What kinds of VM-exits are the most common?

A typical vm-exit trace is as follows:

 146820 EXTERNAL_INTERRUPT
 126301 MSR_WRITE
  17009 MSR_READ
   9710 RDPMC
   7295 EXCEPTION_NMI
   2493 EPT_VIOLATION
   1357 EPT_MISCONFIG
    567 CPUID
    107 NMI_WINDOW
     59 IO_INSTRUCTION
      2 VMCALL

including the following kvm_msr trace:

  15822 msr_write, MSR_CORE_PERF_GLOBAL_CTRL
  14558 msr_read, MSR_CORE_PERF_GLOBAL_STATUS
   7315 msr_write, IA32_X2APIC_LVT_PMI
   7250 msr_write, MSR_CORE_PERF_GLOBAL_OVF_CTRL
   2922 msr_write, MSR_IA32_PMC0
   2912 msr_write, MSR_CORE_PERF_FIXED_CTR0
   2904 msr_write, MSR_CORE_PERF_FIXED_CTR1
   2390 msr_write, MSR_CORE_PERF_FIXED_CTR_CTRL
   2390 msr_read, MSR_CORE_PERF_FIXED_CTR_CTRL
   1195 msr_write, MSR_P6_EVNTSEL1
   1195 msr_write, MSR_P6_EVNTSEL0
    976 msr_write, MSR_IA32_PMC1
    618 msr_write, IA32_X2APIC_ICR

Due to the presence of a large number of msr accesses, the latency of
the guest PMI handler is still far from that of the host handler.

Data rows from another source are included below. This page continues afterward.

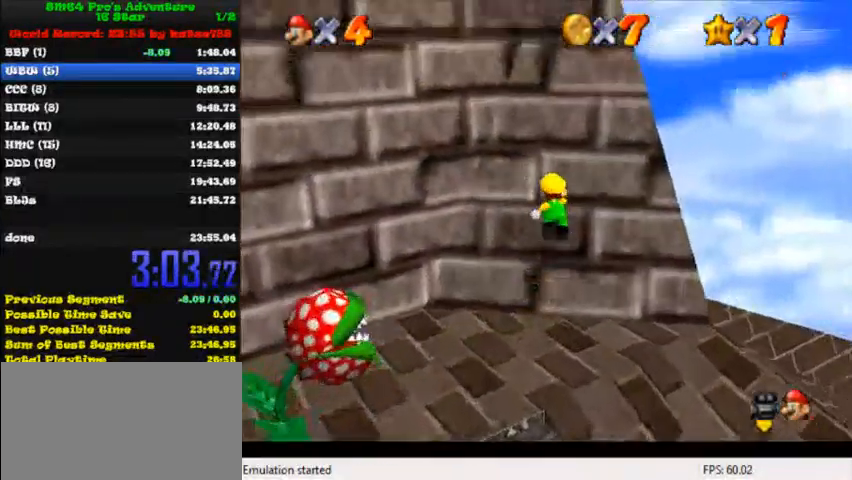
{"keys": ["shift", "up"], "events": [[200, "right", "up"], [360, "right", "down"], [480, "right", "up"]]}
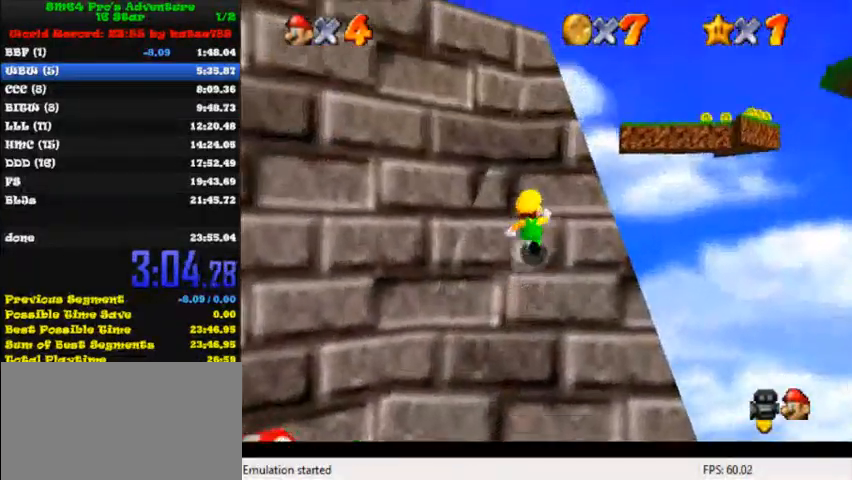
{"keys": ["shift", "up"], "events": [[160, "ctrl", "down"], [280, "ctrl", "up"], [280, "right", "down"], [360, "ctrl", "down"], [360, "right", "up"], [440, "ctrl", "up"]]}
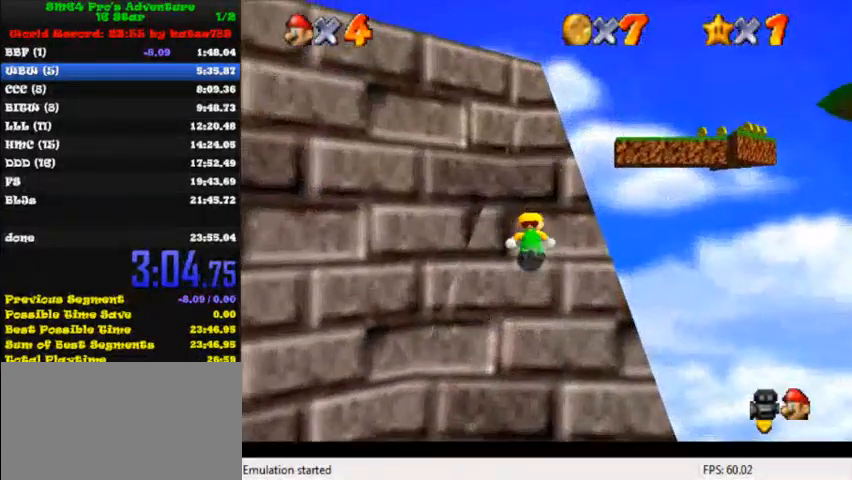
{"keys": ["shift", "up"], "events": [[80, "ctrl", "down"], [160, "ctrl", "up"], [240, "ctrl", "down"], [320, "ctrl", "up"], [400, "ctrl", "down"], [480, "ctrl", "up"]]}
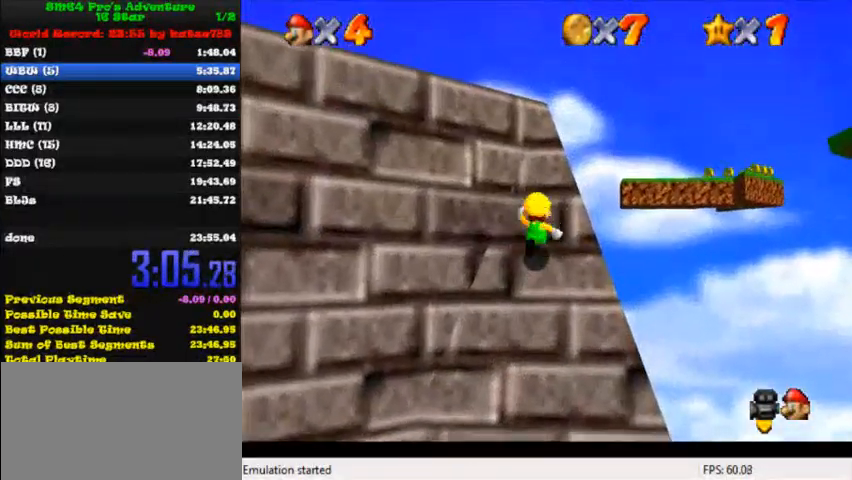
{"keys": ["shift", "up"], "events": [[40, "ctrl", "down"], [120, "ctrl", "up"], [200, "ctrl", "down"], [280, "ctrl", "up"], [360, "ctrl", "down"], [480, "ctrl", "up"]]}
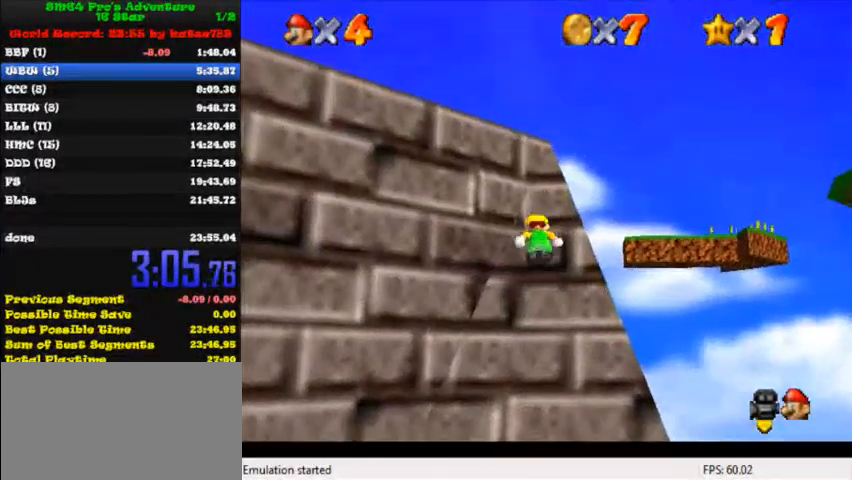
{"keys": ["left", "shift", "up"], "events": [[40, "left", "down"], [40, "shift", "up"], [120, "up", "up"], [480, "up", "down"], [520, "shift", "down"]]}
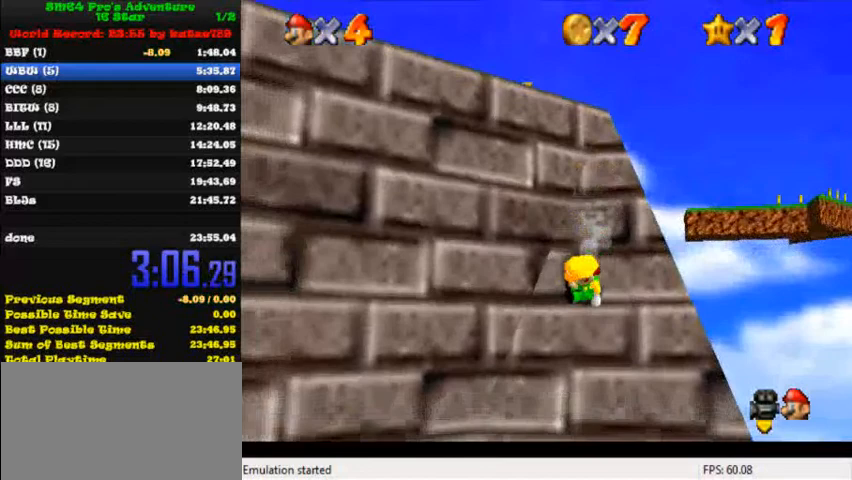
{"keys": ["shift", "up"], "events": [[160, "left", "up"]]}
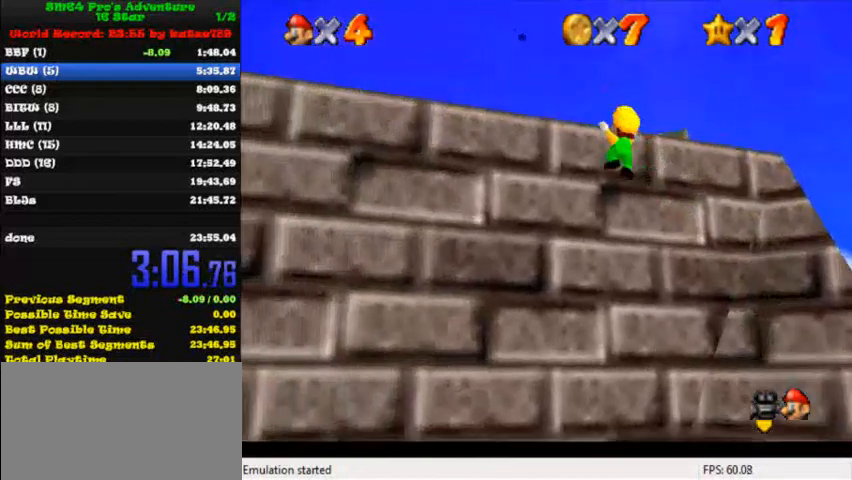
{"keys": ["left", "up"], "events": [[80, "left", "down"], [80, "shift", "up"], [160, "shift", "down"], [280, "shift", "up"], [400, "up", "up"], [440, "i", "down"], [440, "up", "down"], [520, "i", "up"]]}
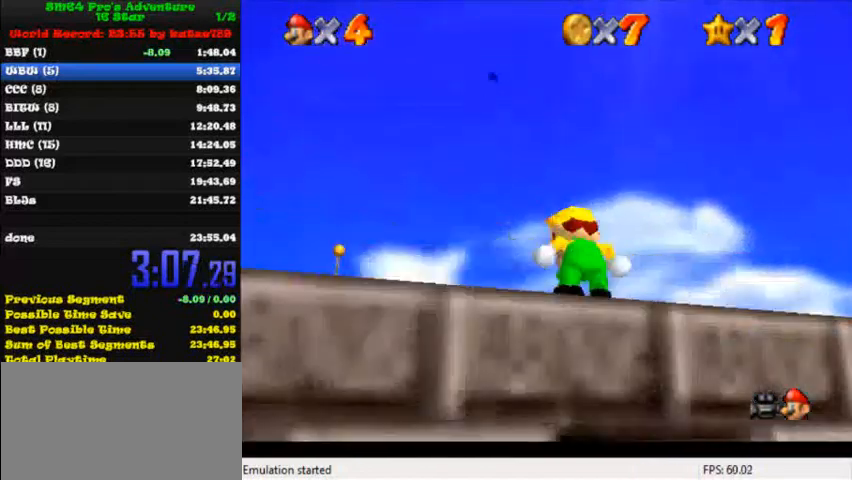
{"keys": ["left", "shift", "up"], "events": [[360, "shift", "down"]]}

I have two rough ideas that could drastically reduce the vPMU overhead
for the third time:

- Add a new paravirtualized pmu guest driver that saves all msr latest
values to the static physical memory of each vcpu to achieve a reduced
number of vm-exits and also facilitate kvm emulation access;

- Bypass the host perf_event PMI callback injection path and inject
guest PMI directly after the EXCEPTION_N/PMI vm-exit; (For TDX guest)

Any negative comments or help with additional details are welcome.